Lat. mŭlt not the only verb to which a quantifier is prefixed. The root of regular numbers could also be added to mŭltiplĭcāre, giving us verbs such as dūplĭcāre ‘to double, duplicate’ and triplĭcāre ‘to triple’, as we shall see.

In the following sections, we will explore each of these Latin verbs and their descendants in English and Spanish.

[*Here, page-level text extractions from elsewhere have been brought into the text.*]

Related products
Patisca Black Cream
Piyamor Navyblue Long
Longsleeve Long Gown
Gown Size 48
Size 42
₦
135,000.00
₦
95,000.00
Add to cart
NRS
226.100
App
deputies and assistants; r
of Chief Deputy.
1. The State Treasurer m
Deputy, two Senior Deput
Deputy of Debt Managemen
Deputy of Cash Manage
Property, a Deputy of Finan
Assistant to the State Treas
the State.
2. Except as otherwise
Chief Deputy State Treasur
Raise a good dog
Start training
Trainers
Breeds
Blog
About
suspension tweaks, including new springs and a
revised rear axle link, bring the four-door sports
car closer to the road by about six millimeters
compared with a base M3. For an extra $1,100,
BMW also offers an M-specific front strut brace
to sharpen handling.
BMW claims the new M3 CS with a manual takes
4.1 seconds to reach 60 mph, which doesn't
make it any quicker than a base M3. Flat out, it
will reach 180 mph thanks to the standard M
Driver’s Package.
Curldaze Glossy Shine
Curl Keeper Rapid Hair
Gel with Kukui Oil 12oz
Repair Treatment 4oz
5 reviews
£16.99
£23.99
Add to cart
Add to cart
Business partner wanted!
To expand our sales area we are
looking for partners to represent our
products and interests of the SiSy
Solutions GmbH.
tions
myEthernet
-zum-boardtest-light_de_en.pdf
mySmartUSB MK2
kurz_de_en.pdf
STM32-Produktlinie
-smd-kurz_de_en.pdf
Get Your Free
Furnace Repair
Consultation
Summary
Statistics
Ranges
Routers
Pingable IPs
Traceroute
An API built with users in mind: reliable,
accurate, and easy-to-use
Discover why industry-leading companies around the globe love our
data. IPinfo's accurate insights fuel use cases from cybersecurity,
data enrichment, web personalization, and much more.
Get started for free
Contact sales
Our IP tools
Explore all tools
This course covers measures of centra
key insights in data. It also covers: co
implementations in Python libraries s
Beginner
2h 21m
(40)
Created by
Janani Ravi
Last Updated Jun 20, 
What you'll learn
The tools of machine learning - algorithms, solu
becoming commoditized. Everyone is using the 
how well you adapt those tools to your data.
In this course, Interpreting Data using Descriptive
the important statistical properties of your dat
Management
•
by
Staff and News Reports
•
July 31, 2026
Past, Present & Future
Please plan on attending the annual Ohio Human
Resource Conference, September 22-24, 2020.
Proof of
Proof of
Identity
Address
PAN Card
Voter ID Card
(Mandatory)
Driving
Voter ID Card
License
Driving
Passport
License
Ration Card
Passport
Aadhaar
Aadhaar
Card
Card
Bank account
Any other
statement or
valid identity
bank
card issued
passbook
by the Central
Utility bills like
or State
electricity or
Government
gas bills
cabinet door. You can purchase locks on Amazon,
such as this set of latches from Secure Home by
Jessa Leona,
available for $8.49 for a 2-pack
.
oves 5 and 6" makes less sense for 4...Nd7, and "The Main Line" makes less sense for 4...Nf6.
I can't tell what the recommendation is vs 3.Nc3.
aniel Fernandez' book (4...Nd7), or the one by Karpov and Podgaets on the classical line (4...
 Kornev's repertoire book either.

[1] Spanish has a cognate of Eng. arrive, namely arribar. This verb, however, is used primarily of ships with the meaning ‘to reach port, dock’ and it is quite rare (it is very rarely used, though it is widely known). There was a descendant of Lat. rīpa in Old Spanish, namely riba, first attested in the 10th century, but which it is now obsolete. There is a noun derived from riba that has survived, however, namely ribera, which can have the same meanings as Lat. rīpa, namely ‘bank, shore’, but which has primarily the derived meaning ‘riverside, fertile plain’. The very common Spanish word arriba is also derived from the expression ad rīpam ‘to the shore’. As an adverb, arriba means ‘on top, high; (in a writing) above; (in a building) upstairs’ and as an interjection, it means ‘come on’, ‘hurray for, long live’.